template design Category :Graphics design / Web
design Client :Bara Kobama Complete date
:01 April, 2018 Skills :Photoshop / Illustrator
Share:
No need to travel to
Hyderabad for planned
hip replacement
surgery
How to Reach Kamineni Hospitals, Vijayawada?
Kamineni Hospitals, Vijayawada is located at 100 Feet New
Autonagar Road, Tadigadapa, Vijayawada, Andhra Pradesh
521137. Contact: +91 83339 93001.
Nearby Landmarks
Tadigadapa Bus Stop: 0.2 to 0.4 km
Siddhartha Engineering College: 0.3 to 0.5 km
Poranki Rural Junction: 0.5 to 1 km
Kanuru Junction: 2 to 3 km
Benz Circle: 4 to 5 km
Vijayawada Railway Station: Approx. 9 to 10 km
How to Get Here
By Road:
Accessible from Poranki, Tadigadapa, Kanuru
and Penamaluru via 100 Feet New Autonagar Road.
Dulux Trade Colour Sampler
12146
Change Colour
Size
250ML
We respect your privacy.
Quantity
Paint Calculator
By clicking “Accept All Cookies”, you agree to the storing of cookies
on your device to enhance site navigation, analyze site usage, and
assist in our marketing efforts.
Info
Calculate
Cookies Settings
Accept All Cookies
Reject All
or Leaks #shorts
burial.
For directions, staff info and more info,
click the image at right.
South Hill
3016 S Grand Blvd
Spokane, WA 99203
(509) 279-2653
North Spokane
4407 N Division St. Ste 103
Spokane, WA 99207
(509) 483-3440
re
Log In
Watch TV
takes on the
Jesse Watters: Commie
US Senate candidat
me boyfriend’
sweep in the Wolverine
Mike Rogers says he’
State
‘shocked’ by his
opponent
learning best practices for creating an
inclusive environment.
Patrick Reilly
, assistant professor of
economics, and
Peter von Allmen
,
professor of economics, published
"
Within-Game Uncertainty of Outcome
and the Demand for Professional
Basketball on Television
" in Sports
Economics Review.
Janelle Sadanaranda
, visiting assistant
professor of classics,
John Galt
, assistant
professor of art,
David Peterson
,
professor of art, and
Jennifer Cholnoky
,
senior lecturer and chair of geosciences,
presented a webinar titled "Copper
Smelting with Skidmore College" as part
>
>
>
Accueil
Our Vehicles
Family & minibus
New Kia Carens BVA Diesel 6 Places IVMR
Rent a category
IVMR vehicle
^^^^
## To do
Copy out each line of the records above that includes "design".

## Exercise output
template design Category :Graphics design / Web
design Client :Bara Kobama Complete date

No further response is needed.